Our primary data source is AWS Athena and was faced same issue with you.
There were some users that cause memory usage issue for redash because of fetch many rows (over 100k).
Consequently, some patches like below was applied to self hosted redash.
def __check_limit(self, query):
query = sqlparse.format(query, keyword_case='upper', identifier_case='lower')
parsed = sqlparse.parse(query)
select_flag = False
limit_flag = False
for t in parsed.tokens:
if str(t) == 'SELECT':
select_flag = True
if str(t) == 'LIMIT':
limit_flag = True
if select_flag and limit_flag:
elif not select_flag:
elif select_flag and not limit_flag:
raise Exception("required limit")
I posted same question to AWS Support. They saied that Athena and official libraries provide some feature to fix the problem:
For example, RowsToFetchPerBlock and UseResultsetStreaming in Athena JDBC Driver can control row counts.
Athena’s GetQUeryResults API can also control. (doc)
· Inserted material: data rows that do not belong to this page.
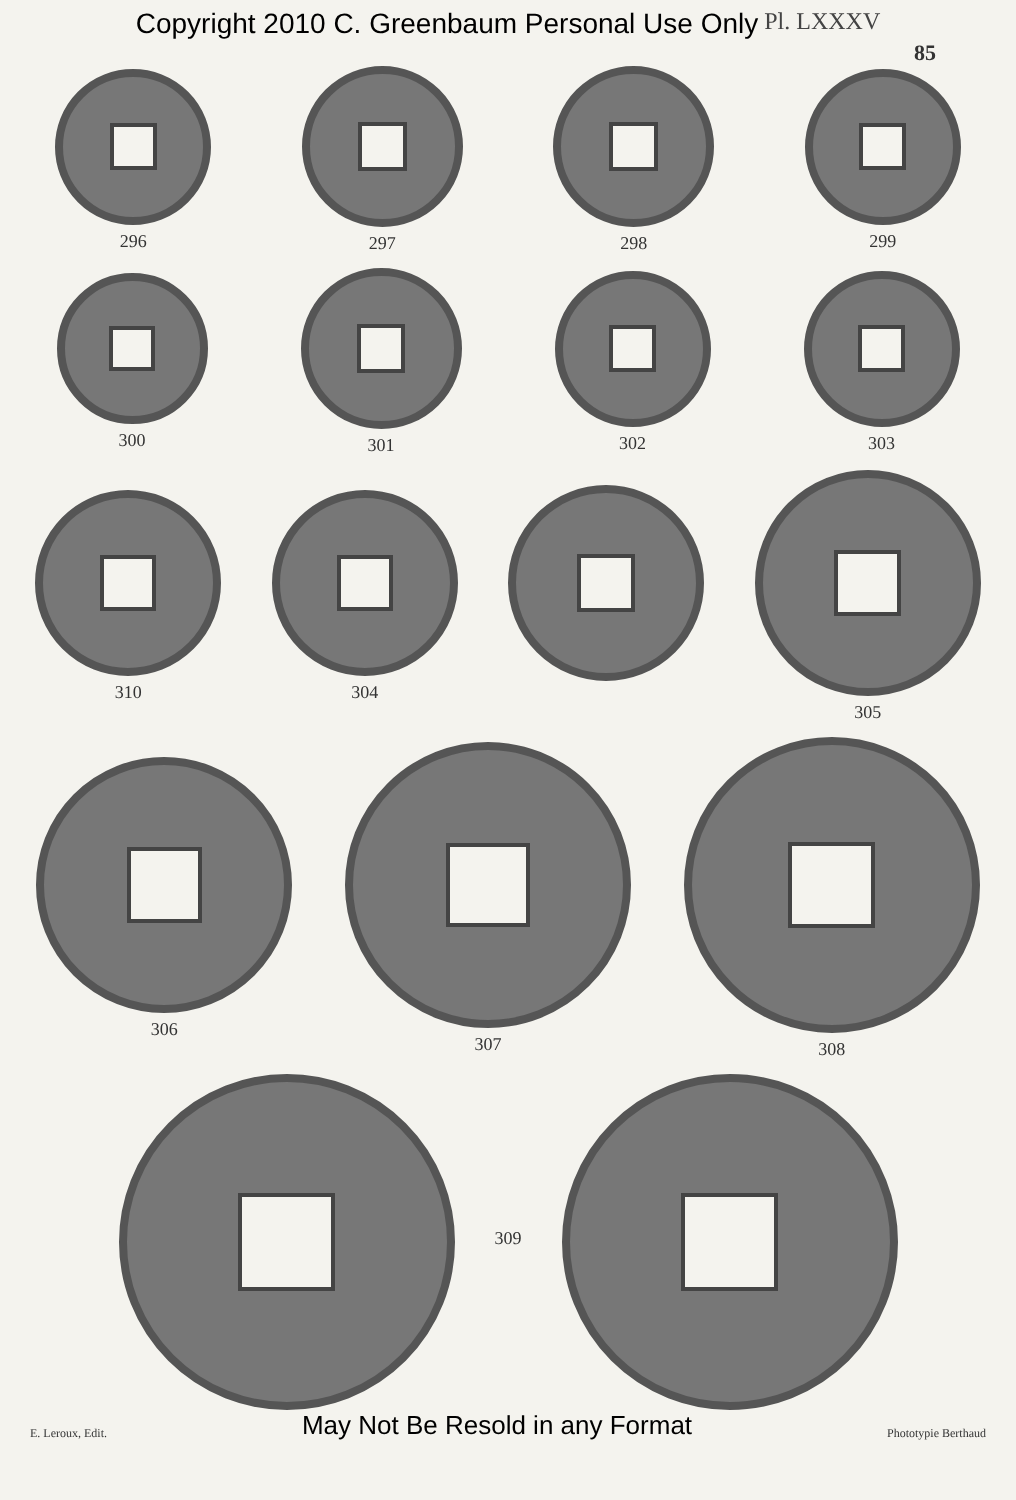Copyright 2010 C. Greenbaum Personal Use Only Pl. LXXXV
85
296 297 298 299
300 301 302 303
310 304 305
306 307 308
309
E. Leroux, Edit. May Not Be Resold in any Format Phototypie Berthaud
But redash (and related libraries) don’t use it.
I know the default row count is 1000 when LIMIT is absent in current redash, but some user writes a query with the large LIMIT count.
So I need the LIMIT count enforcing feature.
For Alternative, I try to write small proxy server to intercept LIMIT-less query just now.
Sorry for Athena only reply because we don’t use Redshift.